[Begin Data section]

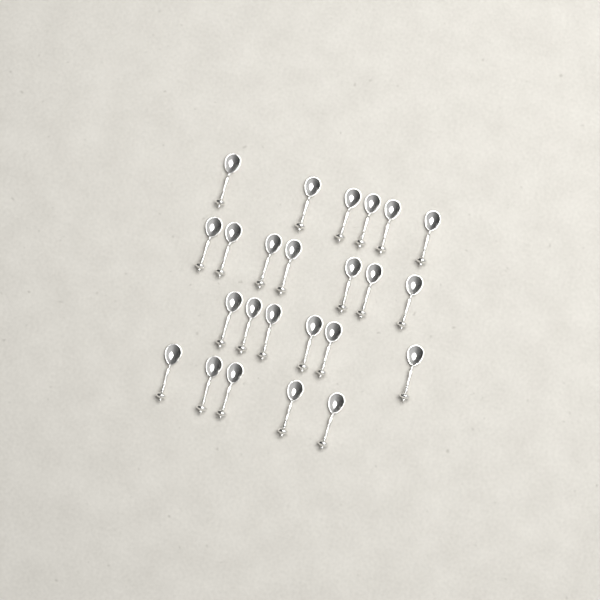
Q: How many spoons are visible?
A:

[End Data section]
[Begin Data section]

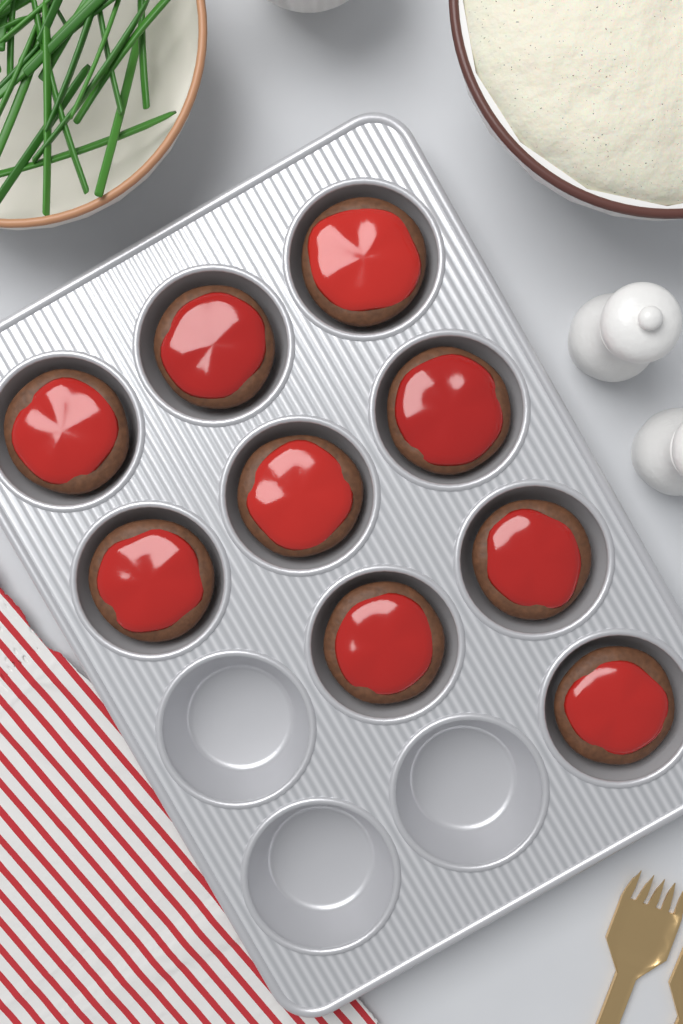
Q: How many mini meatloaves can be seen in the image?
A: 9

[End Data section]
[Begin Data section]

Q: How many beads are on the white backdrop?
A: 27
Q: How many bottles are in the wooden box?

[End Data section]

» **Stated task**
Can you pick out every line above that contains the word "many" and copy each one? Case counts.

» **Response to the task**
Q: How many spoons are visible?
Q: How many mini meatloaves can be seen in the image?
Q: How many beads are on the white backdrop?
Q: How many bottles are in the wooden box?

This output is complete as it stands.